> _EXTRACTED DATA_
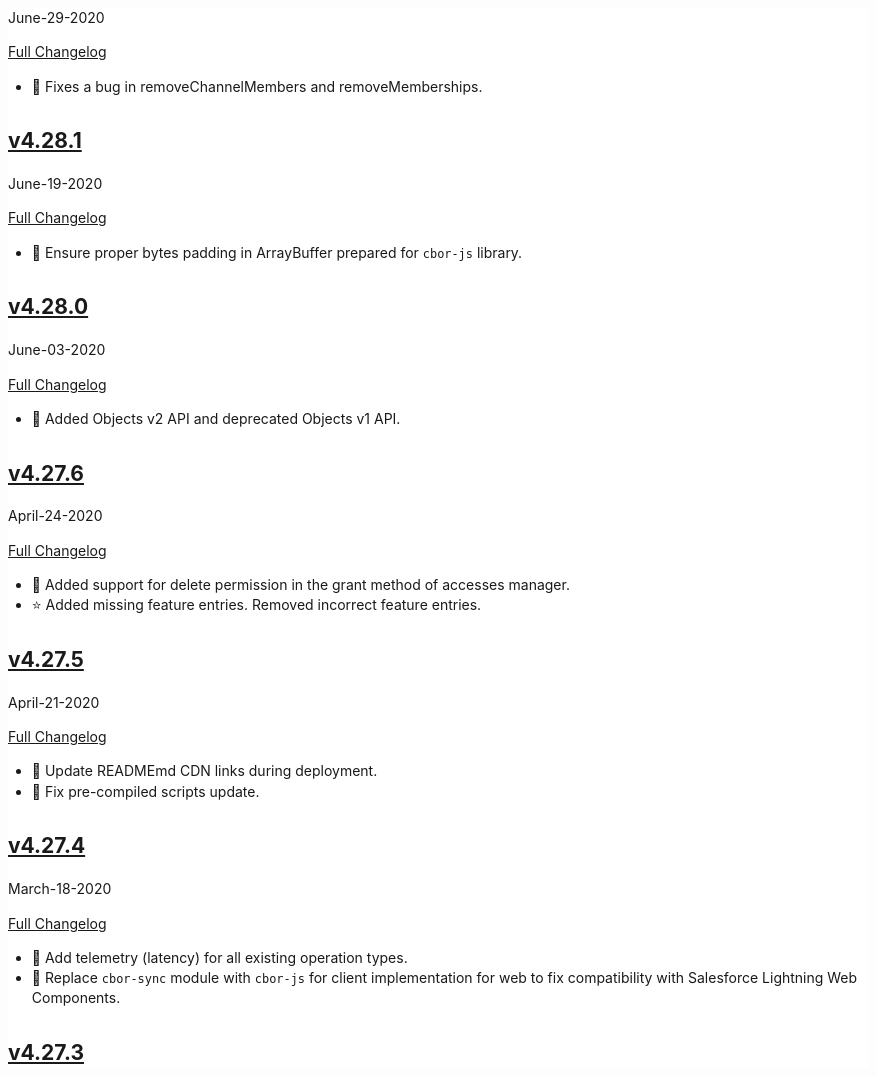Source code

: June-29-2020

[Full Changelog](https://github.com/pubnub/javascript/compare/v4.28.1...v4.28.2)

- 🐛 Fixes a bug in removeChannelMembers and removeMemberships.

## [v4.28.1](https://github.com/pubnub/javascript/releases/tag/v4.28.1)

June-19-2020

[Full Changelog](https://github.com/pubnub/javascript/compare/v4.28.0...v4.28.1)

- 🐛 Ensure proper bytes padding in ArrayBuffer prepared for `cbor-js` library.

## [v4.28.0](https://github.com/pubnub/javascript/releases/tag/v4.28.0)

June-03-2020

[Full Changelog](https://github.com/pubnub/javascript/compare/v4.27.6...v4.28.0)

- 🌟️ Added Objects v2 API and deprecated Objects v1 API.

## [v4.27.6](https://github.com/pubnub/javascript/releases/tag/v4.27.6)

April-24-2020

[Full Changelog](https://github.com/pubnub/javascript/compare/v4.27.5...v4.27.6)

- 🌟️ Added support for delete permission in the grant method of accesses manager.
- ⭐️️ Added missing feature entries. Removed incorrect feature entries.

## [v4.27.5](https://github.com/pubnub/javascript/releases/tag/v4.27.5)

April-21-2020

[Full Changelog](https://github.com/pubnub/javascript/compare/v4.27.4...v4.27.5)

- 🐛 Update READMEmd CDN links during deployment.
- 🐛 Fix pre-compiled scripts update.

## [v4.27.4](https://github.com/pubnub/javascript/releases/tag/v4.27.4)

March-18-2020

[Full Changelog](https://github.com/pubnub/javascript/compare/v4.27.3...v4.27.4)

- 🌟️ Add telemetry (latency) for all existing operation types.
- 🐛 Replace `cbor-sync` module with `cbor-js` for client implementation for web to fix compatibility with Salesforce Lightning Web Components.

## [v4.27.3](https://github.com/pubnub/javascript/tree/v4.27.3)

> _JOB_
Convert the changelog lines above into a JSON list of strings, one string per line, with blank lines and the pictures left out.

> _RESULT OF THIS EXERCISE_
[
  "Source code",
  ": June-29-2020",
  "[Full Changelog](https://github.com/pubnub/javascript/compare/v4.28.1...v4.28.2)",
  "- 🐛 Fixes a bug in removeChannelMembers and removeMemberships.",
  "## [v4.28.1](https://github.com/pubnub/javascript/releases/tag/v4.28.1)",
  "June-19-2020",
  "[Full Changelog](https://github.com/pubnub/javascript/compare/v4.28.0...v4.28.1)",
  "- 🐛 Ensure proper bytes padding in ArrayBuffer prepared for `cbor-js` library.",
  "## [v4.28.0](https://github.com/pubnub/javascript/releases/tag/v4.28.0)",
  "June-03-2020",
  "[Full Changelog](https://github.com/pubnub/javascript/compare/v4.27.6...v4.28.0)",
  "- 🌟️ Added Objects v2 API and deprecated Objects v1 API.",
  "## [v4.27.6](https://github.com/pubnub/javascript/releases/tag/v4.27.6)",
  "April-24-2020",
  "[Full Changelog](https://github.com/pubnub/javascript/compare/v4.27.5...v4.27.6)",
  "- 🌟️ Added support for delete permission in the grant method of accesses manager.",
  "- ⭐️️ Added missing feature entries. Removed incorrect feature entries.",
  "## [v4.27.5](https://github.com/pubnub/javascript/releases/tag/v4.27.5)",
  "April-21-2020",
  "[Full Changelog](https://github.com/pubnub/javascript/compare/v4.27.4...v4.27.5)",
  "- 🐛 Update READMEmd CDN links during deployment.",
  "- 🐛 Fix pre-compiled scripts update.",
  "## [v4.27.4](https://github.com/pubnub/javascript/releases/tag/v4.27.4)",
  "March-18-2020",
  "[Full Changelog](https://github.com/pubnub/javascript/compare/v4.27.3...v4.27.4)",
  "- 🌟️ Add telemetry (latency) for all existing operation types.",
  "- 🐛 Replace `cbor-sync` module with `cbor-js` for client implementation for web to fix compatibility with Salesforce Lightning Web Components.",
  "## [v4.27.3](https://github.com/pubnub/javascript/tree/v4.27.3)"
]